#### Exercise tasks:
1. List the metals of the coins that, according to the Axum tour text, heavy rains bring to light.
2. Summarize the Axum tour text in two sentences.
3. Carry on the Axum and Yeha tour text from its final sentence.

Axum Tour

Obelisks and more

The modern town of Axum does not easily show the evidence of the splendors of its glorious past. Nevertheless, the historic footprints are represented by extensive traces of noble buildings with large stone foundations, side by side with the ruins of even more impressive structures such as: temples, fortresses, and rich palaces. The hand of nature in the form of heavy downpours of rain, seems to take the place of systematic excavations, to bring to light some of the long-buried hordes of gold, silver and bronze coins.

Was there a pre-Axum civilization of Ethiopia ?
Yeha: The tantalizing and towering ruins of Yeha’s Temple of the Moon – built more than 2,500 years ago, in Sabaean times, is considered to be Ethiopia’s earliest high civilization. Whether this was a lone shrine of a temple , or part of a city with other similar edifices is not yet ascertained. Nevertheless, the fact that the wall is built with precise-fitting blocks of smoothly polished yellow limestone carefully placed without the use of mortar, leaves no doubt of the superb quality and craftsmanship involved. Apart from the temple, however – which speaks eloquently of the works of a high civilization – little or nothing is known about the people who built this great edifice. This mystery also raises another mystery: how far back does Ethiopian civilization really go? Although inscriptions and fine objects of bronze and other artifacts have been excavated from Yeha since 1909, nothing is uncovered to shade light on the above mysteries.

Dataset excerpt
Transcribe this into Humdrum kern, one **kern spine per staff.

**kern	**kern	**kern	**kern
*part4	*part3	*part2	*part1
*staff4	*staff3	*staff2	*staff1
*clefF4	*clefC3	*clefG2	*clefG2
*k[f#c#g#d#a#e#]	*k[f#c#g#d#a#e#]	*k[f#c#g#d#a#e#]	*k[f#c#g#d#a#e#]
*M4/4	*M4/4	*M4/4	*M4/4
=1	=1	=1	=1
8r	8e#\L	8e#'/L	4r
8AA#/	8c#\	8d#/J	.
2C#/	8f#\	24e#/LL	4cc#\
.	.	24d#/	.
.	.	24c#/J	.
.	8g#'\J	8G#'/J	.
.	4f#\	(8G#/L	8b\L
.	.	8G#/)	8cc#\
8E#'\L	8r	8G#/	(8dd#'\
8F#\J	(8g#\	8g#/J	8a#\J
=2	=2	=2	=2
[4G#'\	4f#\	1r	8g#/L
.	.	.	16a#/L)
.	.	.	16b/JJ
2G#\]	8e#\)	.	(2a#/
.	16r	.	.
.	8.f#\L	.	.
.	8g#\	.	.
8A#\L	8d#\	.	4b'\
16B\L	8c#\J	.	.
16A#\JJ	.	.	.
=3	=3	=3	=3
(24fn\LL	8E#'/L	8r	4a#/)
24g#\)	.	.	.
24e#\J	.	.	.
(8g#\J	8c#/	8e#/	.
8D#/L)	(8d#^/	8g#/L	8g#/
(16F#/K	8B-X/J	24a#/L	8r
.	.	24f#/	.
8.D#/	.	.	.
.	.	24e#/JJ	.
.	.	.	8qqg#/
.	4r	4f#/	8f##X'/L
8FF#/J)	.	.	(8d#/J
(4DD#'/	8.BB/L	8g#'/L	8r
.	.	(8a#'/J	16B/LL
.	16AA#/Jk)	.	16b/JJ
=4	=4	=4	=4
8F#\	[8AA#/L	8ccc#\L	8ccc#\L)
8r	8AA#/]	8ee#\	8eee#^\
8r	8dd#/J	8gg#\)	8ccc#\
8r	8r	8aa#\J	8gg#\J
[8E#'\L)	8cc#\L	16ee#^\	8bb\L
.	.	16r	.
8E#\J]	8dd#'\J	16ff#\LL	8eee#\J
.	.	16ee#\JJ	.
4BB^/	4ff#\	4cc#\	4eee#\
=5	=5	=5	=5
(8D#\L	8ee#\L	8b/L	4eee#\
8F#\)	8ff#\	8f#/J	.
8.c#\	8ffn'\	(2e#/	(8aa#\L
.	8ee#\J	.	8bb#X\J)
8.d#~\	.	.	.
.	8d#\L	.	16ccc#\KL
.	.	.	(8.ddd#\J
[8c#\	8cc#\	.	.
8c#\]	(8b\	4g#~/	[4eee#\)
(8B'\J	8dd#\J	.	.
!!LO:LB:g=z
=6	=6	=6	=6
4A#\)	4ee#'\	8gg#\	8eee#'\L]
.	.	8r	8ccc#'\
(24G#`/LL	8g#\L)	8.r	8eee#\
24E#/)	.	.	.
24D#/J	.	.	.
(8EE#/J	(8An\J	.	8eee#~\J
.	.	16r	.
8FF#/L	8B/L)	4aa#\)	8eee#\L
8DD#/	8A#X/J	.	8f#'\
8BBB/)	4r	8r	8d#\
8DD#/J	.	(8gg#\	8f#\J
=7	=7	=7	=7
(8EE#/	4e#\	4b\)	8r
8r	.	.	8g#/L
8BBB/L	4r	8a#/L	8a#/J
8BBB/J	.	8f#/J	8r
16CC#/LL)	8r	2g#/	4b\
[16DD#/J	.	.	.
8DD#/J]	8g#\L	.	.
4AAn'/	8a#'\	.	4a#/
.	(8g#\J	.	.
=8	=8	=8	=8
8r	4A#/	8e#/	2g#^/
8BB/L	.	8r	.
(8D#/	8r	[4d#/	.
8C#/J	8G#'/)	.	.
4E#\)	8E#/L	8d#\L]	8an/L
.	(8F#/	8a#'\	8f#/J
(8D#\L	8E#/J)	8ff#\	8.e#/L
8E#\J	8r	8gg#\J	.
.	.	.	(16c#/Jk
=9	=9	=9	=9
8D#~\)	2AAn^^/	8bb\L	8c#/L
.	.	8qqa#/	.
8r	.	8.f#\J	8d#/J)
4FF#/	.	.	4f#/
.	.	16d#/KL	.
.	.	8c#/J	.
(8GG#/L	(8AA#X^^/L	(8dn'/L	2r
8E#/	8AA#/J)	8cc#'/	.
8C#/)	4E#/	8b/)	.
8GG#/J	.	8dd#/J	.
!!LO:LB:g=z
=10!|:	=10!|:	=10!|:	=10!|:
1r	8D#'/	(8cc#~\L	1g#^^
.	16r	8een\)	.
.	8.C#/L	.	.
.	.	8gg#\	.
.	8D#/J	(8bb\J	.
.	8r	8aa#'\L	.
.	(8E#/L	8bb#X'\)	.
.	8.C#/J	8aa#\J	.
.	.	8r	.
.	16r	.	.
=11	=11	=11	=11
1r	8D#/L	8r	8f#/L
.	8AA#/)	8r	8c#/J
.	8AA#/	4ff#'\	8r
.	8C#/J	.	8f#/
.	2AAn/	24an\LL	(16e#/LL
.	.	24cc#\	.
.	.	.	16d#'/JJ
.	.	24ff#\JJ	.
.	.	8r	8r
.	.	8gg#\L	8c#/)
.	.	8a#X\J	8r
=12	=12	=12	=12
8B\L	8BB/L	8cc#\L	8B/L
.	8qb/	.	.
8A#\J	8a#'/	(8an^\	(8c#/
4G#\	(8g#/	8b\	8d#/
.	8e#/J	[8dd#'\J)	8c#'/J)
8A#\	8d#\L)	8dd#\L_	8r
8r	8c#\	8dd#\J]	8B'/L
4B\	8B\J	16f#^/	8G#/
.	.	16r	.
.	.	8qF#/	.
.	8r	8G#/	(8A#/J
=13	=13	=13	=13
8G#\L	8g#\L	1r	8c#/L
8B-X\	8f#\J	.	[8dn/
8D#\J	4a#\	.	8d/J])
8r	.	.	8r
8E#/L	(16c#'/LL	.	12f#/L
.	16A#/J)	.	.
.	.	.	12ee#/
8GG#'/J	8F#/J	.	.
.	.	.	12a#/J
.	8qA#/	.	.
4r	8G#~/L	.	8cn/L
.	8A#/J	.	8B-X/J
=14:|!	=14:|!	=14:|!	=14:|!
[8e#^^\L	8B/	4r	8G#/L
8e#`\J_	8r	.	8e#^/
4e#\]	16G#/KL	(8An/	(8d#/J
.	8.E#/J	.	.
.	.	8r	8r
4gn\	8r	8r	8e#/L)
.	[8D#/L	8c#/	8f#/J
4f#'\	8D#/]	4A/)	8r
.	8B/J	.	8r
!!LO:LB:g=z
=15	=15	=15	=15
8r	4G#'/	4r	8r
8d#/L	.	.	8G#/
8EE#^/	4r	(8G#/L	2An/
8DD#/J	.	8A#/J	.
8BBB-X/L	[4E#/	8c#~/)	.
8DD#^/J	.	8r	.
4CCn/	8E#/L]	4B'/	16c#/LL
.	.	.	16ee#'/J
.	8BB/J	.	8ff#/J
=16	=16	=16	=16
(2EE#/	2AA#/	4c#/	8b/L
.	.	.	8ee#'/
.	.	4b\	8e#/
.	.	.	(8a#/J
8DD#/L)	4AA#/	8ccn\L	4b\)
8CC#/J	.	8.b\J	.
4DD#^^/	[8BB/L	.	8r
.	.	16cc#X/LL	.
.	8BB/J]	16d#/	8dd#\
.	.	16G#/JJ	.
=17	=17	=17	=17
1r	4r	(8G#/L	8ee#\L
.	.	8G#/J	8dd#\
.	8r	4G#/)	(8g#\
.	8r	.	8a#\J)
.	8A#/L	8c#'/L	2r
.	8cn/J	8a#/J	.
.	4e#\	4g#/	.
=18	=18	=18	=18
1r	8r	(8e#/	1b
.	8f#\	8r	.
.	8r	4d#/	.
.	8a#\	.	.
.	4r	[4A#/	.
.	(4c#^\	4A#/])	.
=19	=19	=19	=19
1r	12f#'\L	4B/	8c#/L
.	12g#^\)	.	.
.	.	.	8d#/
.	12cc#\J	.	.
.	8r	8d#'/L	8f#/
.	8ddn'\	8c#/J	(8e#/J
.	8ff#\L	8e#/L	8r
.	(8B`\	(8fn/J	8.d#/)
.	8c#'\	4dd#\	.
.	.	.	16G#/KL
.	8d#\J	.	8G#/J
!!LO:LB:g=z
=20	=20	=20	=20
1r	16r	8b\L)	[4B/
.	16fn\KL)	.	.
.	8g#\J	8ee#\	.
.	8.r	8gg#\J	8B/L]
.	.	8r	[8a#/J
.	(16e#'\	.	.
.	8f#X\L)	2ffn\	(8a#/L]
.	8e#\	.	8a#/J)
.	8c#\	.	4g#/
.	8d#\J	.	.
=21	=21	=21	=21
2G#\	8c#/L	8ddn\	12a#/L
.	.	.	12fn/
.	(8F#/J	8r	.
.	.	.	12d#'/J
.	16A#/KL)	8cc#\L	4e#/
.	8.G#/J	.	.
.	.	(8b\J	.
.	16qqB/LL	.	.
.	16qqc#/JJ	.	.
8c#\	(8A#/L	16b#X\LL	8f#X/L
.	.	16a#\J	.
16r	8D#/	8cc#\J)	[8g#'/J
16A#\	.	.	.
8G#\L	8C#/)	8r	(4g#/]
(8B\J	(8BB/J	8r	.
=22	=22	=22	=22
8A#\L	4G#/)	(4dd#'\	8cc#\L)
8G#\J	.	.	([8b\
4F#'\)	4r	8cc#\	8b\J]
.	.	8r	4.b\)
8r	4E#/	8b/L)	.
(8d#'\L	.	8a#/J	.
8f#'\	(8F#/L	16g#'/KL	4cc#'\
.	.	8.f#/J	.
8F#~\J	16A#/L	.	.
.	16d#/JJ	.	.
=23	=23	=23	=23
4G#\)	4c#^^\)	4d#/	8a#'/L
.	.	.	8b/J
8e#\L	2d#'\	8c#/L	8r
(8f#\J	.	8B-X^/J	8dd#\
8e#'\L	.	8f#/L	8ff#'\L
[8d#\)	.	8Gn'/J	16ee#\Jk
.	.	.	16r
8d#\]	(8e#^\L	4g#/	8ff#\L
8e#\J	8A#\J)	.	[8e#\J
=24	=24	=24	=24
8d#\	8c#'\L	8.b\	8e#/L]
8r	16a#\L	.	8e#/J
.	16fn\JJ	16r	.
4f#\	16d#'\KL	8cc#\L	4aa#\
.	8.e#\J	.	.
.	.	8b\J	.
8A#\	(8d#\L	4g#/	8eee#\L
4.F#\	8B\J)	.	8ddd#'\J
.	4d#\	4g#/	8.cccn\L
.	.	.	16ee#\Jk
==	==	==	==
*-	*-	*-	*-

#### Written responses:
1. Gold, silver, bronze

2. Modern Axum shows little of its glorious past, though traces of noble buildings and ruins of temples, fortresses and palaces remain, and heavy rains uncover buried gold, silver and bronze coins. Yeha's Temple of the Moon, built more than 2,500 years ago in Sabaean times from precisely fitted limestone blocks without mortar, shows superb craftsmanship, yet little is known about its builders or how far back Ethiopian civilization goes.

3.
The Axumite Kingdom
Axum, was a great commercial civilization trading with distant lands, such as Egypt, Arabia, Persia, India, Ceylon, etc. Its main exports were gold, ivory, rhinoceros-horn, hippopotamus hide and slaves. It imported mainly textiles, finished metal wares, and metals to be used for the manufacturing of local crafts.
Pre-Christianity Axum
The stelea erected in Axum seem less like pillars of stone and more like lightning rods to heaven. The purpose of these prodigious monolithic stelea may have been to draw down power from the firmament in a ritual, undoubtedly accompanied by occasional sacrifices. Most of the obelisks have altars at their bases, all aligned towards the rising sun. Four deep holes in the center of one were presumably made to collect blood from the sacrifices. Like many other monolithic Ethiopian works, it is carved to resemble a conventional building – in this case a nine-story tower-house. Of the three tallest stelea, one is still standing, another is lying broken into pieces, but otherwise intact, and the third is being returned to its rightful place from Rome, where it has been standing ever since the Italian Invasion of Ethiopia during the second World War.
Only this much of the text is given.